Não basta produzir. É preciso garantir o acesso. A soja tornou o Brasil uma potência exportadora, mas isso não se traduziu em segurança alimentar. O sistema jurídico, embora avançado em declarações, tem sido tímido em ações. O Direito precisa afirmar, com mais força, que a dignidade humana está acima da balança comercial.

A luta por soberania alimentar é também uma disputa por interpretações. O Direito deve proteger o povo brasileiro do risco de depender exclusivamente de uma lógica de mercado que transforma comida em cifra e vida em estatística.

 

 

 

 

REFERÊNCIAS:

ALMEIDA, Guilherme Costa de. A soberania alimentar como direito fundamental: perspectivas constitucionais e internacionais. Revista de Direito Internacional, Brasília, v. 17, n. 3, p. 37–59, 2020.

BOBBIO, Norberto. A era dos direitos. 9. ed. Rio de Janeiro: Elsevier, 2004.

BRASIL. Constituição da República Federativa do Brasil de 1988. Brasília, DF: Presidência da República, [1988]. Disponível em: https://www.planalto.gov.br/ccivil_03/constituicao/constituicao.htm. Acesso em: 10 abr. 2025.


KOSKENNIEMI, Martti. O direito e os fins da história: do progresso das ideias à desordem jurídica internacional. Tradução de Marta Lemos.
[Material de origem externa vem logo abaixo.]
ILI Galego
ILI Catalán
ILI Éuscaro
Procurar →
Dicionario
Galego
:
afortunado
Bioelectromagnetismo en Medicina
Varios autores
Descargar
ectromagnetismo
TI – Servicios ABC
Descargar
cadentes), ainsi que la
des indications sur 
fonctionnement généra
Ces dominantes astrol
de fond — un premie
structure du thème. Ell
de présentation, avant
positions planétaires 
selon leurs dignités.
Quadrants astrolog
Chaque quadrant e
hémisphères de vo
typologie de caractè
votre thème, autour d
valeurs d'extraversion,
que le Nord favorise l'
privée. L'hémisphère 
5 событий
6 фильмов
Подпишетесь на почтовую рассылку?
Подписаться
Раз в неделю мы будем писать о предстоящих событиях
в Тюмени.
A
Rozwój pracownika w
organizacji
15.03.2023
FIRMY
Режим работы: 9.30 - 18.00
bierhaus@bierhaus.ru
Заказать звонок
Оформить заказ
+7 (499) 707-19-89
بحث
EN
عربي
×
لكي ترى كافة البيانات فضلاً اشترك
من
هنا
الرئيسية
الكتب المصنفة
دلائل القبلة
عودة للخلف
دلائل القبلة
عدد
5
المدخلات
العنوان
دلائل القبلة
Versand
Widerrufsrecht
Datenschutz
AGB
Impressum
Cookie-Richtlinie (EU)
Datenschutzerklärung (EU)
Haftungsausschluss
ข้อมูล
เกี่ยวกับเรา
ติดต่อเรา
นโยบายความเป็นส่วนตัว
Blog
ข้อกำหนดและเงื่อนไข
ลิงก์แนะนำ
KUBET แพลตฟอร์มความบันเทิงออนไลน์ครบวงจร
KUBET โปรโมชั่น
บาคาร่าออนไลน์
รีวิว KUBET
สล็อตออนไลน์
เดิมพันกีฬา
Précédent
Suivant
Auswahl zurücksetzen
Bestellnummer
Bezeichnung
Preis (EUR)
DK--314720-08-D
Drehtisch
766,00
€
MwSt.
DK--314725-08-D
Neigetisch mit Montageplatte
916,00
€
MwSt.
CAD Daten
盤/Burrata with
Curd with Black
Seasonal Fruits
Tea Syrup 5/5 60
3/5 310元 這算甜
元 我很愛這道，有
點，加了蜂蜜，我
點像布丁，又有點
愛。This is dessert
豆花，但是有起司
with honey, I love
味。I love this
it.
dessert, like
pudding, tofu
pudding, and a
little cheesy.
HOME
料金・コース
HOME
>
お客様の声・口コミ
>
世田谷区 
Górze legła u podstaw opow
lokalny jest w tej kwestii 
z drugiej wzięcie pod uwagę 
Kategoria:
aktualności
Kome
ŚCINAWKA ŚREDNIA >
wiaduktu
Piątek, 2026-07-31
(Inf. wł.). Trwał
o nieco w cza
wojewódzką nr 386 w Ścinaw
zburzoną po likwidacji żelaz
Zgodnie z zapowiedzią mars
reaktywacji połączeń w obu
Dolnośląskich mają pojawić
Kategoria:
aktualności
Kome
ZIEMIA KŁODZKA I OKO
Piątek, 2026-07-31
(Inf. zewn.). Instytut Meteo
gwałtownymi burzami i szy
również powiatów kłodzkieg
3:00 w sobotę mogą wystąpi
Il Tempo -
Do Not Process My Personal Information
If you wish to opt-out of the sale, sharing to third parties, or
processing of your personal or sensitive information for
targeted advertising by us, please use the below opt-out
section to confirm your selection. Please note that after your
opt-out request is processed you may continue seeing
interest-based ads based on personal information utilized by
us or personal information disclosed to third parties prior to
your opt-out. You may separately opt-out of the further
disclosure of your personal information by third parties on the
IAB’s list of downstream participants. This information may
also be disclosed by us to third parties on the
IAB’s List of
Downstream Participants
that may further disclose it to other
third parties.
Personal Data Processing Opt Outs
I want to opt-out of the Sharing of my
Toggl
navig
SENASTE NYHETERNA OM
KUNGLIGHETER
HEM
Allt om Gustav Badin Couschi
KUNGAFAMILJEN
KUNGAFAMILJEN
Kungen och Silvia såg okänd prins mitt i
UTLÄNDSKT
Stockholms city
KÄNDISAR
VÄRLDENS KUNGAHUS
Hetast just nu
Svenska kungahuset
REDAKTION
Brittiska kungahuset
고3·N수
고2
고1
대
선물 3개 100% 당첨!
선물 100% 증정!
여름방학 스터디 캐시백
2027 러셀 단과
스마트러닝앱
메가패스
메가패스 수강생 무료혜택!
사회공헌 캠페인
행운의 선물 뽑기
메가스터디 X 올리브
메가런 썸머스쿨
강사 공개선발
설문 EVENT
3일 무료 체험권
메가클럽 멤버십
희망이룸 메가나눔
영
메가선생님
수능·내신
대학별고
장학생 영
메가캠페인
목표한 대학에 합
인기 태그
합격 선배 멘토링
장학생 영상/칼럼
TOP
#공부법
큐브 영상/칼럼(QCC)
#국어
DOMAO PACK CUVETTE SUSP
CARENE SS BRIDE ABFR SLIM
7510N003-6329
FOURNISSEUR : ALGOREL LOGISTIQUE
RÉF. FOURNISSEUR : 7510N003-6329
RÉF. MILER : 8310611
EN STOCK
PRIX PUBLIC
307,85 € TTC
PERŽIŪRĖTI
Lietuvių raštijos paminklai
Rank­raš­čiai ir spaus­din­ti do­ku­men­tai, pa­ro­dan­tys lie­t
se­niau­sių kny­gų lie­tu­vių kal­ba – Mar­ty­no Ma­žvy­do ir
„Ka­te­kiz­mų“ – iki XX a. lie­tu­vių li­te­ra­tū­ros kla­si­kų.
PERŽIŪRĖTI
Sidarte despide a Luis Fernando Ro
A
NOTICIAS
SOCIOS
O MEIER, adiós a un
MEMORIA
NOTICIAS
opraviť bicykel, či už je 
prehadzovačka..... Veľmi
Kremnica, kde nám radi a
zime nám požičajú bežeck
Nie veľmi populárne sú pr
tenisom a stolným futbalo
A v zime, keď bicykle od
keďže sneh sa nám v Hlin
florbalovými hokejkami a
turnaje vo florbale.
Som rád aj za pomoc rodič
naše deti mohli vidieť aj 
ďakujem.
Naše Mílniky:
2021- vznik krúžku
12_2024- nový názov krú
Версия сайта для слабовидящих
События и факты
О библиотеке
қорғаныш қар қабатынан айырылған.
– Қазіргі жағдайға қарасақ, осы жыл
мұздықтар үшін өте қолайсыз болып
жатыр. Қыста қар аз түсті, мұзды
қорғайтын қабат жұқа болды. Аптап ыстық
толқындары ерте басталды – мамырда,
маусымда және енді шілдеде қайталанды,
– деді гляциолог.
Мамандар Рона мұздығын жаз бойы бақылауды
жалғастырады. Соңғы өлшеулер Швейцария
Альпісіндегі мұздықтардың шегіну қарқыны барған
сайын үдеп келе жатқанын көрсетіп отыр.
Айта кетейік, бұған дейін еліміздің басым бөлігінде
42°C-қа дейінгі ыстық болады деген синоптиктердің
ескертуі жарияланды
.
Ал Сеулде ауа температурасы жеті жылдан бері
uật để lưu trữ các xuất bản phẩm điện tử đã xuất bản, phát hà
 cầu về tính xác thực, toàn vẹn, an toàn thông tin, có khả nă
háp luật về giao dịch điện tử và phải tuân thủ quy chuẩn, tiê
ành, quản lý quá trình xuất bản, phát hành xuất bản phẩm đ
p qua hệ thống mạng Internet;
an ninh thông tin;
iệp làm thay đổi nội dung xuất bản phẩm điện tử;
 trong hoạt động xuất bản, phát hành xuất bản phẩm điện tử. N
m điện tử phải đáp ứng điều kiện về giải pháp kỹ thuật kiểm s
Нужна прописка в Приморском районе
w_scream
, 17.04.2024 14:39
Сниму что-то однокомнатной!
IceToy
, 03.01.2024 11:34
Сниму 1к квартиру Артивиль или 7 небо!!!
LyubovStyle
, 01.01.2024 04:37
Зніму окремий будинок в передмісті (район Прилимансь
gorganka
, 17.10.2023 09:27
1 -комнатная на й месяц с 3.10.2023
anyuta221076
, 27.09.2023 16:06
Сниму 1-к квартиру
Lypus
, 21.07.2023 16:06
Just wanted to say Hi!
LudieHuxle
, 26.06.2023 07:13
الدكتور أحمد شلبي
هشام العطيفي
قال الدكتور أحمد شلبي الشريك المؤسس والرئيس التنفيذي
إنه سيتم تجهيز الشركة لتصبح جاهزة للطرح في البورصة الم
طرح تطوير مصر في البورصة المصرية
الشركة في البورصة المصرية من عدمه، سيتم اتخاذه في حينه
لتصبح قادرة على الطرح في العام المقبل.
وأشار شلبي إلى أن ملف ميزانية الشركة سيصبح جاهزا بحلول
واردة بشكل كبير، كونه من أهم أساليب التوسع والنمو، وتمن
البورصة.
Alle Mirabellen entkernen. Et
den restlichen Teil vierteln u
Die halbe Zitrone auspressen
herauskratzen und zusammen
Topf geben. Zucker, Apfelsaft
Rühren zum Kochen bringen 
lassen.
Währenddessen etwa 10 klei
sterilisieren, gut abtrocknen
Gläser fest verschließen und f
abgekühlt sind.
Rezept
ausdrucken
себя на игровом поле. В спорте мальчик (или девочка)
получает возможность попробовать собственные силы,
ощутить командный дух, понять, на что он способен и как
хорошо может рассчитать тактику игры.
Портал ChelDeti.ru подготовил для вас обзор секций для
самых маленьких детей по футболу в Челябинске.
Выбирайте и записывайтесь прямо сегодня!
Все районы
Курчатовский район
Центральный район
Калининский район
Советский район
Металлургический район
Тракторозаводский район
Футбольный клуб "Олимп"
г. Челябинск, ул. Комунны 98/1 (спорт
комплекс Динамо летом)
São Paulo: Martins Fontes, 2004.


ONU. Pacto Internacional dos Direitos Econômicos, Sociais e Culturais. Nova York: Nações Unidas, 1966. Decreto nº 591, de 6 de julho de 1992. Disponível em: https://www.planalto.gov.br/ccivil_03/decreto/1990-1994/d0591.htm. Acesso em: 10 abr. 2025.

PIOVESAN, Flávia. Direitos humanos e o direito constitucional internacional. 15. ed. São Paulo: Saraiva, 2020.


SARLET, Ingo Wolfgang. Direitos fundamentais e controle jurisdicional: os direitos sociais e a Constituição de 1988. São Paulo: Malheiros, 2008.

SILVA, José Afonso da. Curso de Direito Constitucional Positivo. 36. ed. São Paulo: Malheiros, 2013.


COMPARATO, Fábio Konder. Os direitos fundamentais e a Constituição: a construção da democracia no Brasil. São Paulo: Saraiva, 2016.